Par Mamadou Sèye
En défendant exclusivement la libération provisoire de Farba Ngom pour raisons médicales, la Commission nationale des droits de l’homme,soulève une question dérangeante : et les autres détenus, sans fortune ni réseau, qui se bat pour eux ?
La présidente de la Commission nationale des droits de l’homme, a adressé une lettre au Pool judiciaire financier pour demander la libération provisoire de Farba Ngom au nom de son droit à la santé. Juridiquement et moralement, nul ne saurait contester que chaque détenu, quelle que soit son identité, bénéficie de ce droit fondamental. Farba Ngom, comme tout citoyen sénégalais, a droit à des soins adéquats, à la dignité et à la préservation de son intégrité physique.
Mais ce qui interroge ici n’est pas le droit individuel du député-maire d’Agnam, c’est la sélectivité de la démarche institutionnelle. Pourquoi une telle mobilisation de la CNDH pour un seul cas, alors que les prisons regorgent de détenus malades, vulnérables, abandonnés, sans fortune ni réseau ? En focalisant son intervention sur un multimilliardaire au cœur de l’actualité judiciaire, la Commission donne l’image d’une institution à deux vitesses : prompte à se saisir du sort des élites, muette sur les souffrances des anonymes.
Loin d’apparaître comme une défense de l’universalité des droits humains, cette lettre risque de se lire comme un plaidoyer de circonstance, une avocature réservée à ceux qui comptent. La mission de la CNDH n’est pourtant pas d’aménager les privilèges, mais de rappeler que les droits humains sont indivisibles et inaliénables. En choisissant d’agir pour un cas médiatique sans élargir sa voix à l’ensemble des détenus, l’institution s’expose à une critique sévère : celle de la partialité et de l’élitisme.

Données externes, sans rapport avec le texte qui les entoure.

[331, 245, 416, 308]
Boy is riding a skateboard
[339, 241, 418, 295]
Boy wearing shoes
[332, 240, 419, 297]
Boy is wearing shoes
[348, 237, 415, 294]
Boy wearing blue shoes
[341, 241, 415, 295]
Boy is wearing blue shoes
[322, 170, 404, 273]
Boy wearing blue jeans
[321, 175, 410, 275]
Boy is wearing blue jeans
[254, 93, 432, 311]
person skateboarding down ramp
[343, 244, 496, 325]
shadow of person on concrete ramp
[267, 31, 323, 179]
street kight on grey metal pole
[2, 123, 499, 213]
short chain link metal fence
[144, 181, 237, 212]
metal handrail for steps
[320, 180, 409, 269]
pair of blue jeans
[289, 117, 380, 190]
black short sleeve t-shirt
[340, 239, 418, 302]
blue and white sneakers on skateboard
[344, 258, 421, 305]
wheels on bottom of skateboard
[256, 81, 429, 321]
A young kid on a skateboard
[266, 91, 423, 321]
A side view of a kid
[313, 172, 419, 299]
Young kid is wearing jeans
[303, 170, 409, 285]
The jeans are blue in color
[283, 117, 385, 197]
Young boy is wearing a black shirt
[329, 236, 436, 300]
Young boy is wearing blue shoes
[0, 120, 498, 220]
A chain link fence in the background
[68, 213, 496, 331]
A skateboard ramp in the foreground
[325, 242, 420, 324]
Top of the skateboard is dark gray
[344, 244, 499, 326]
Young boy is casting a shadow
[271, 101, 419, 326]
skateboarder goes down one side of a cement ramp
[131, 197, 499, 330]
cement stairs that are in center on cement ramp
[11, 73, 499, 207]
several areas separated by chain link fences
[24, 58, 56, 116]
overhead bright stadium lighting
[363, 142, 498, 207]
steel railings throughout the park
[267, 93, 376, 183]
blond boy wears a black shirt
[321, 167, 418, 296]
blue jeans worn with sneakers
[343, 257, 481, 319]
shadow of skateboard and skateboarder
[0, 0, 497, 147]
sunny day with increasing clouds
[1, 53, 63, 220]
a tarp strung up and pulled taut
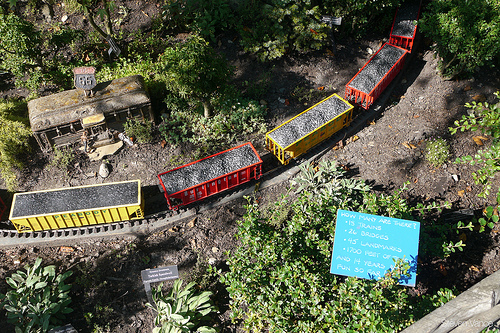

Le symbole est désastreux, car il accrédite l’idée que dans ce pays, la santé d’un prisonnier milliardaire compte davantage que celle d’un détenu anonyme qui n’a que son humanité pour tout capital. Reconnaître les droits de Farba Ngom est une évidence. Mais en se concentrant exclusivement sur lui, la CNDH rate sa vocation et trahit le principe cardinal de son mandat : défendre tous les citoyens sans distinction de statut social. A ce prix seulement, elle pourra continuer de parler au nom des droits de l’homme, et non au nom des puissants.